Over the last decade or more, what used to be the standard manner of referring to events in the past by designating their dates in a prepositional phrase is being replaced by a longer form whereby the word back is inserted before the preposition regardless of the proximity of the past event to the speech event. Here are some recent examples:
(1) “There was a moment back in 2002 when . . . [opening sentence]” (Caryn James, “Aniston Agonistes: Good Girl, Bad Choices,” The New York Times [henceforth NYT], 6/5/06, p. B1);
(2) “The author of seven other books, she was a fellow at the library when she first got the idea back in 2001, on 9/11″ (Patricia Cohen, NYT, 2/14/08, p. B9);
(3) “back in January” – said in February (unidentified man, viva voce; cf. [way] back [when]).
(4) “Back in the seventeenth century, the original text had been registered for publication as” (Jonathan Bate, Soul of the Age (New York: Random House, 2009], p. 341)

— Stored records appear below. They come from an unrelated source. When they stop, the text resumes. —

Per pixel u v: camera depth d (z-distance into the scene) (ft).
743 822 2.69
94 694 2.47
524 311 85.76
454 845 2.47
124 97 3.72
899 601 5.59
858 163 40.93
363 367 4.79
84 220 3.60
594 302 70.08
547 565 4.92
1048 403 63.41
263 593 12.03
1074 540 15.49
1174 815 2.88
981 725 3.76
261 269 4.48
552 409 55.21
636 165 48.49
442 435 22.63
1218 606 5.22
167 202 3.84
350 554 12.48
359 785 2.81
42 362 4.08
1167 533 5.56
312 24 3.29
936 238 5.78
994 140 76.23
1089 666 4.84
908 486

The last is a particularly telling example. The context is entirely localized temporally in the seventeenth century, i. e., all the events are dated to that time, making the use of the word back utterly otiose. Moreover, it is from a contemporary British author (a university professor at that), showing that this linguistic feature has taken hold cisatlantically.
One hears such examples constantly on the radio and from ordinary speakers; moreover, the preposition in question can be on or during as well as in (back on Thursday, back during the war). And whereas the appearance of back was formerly conditioned strictly by the remoteness of the past event relative to the speech event––a form of emphasis––now the emphatic meaning is apparently being neutralized: the appearance of back is becoming obligatory regardless of the degree of proximity of the past event.
How to explain this development? One more or less speculative explanation comes to mind.
This new––habitual but redundant––use of the locative adverb back with designators of time could be motivated by what might be labeled the avoidance of placeless existence. A past event is by definition no longer existent in the same sense as a present event. This fundamental “non-is-ness” of a past event makes its designation unstable, and thereby in need of extra temporal determination. The most routine way in which all languages fix or anchor time expressions, with their quintessential instability, is by localizing them through the use of words denoting space. Accordingly, the near-obligatory extension to non-emphatic contexts of the emphatic word back before prepositional phrases as a designator of remoteness in time in contemporary American speech may be yet another example of what is clearly a general grammatical tendency.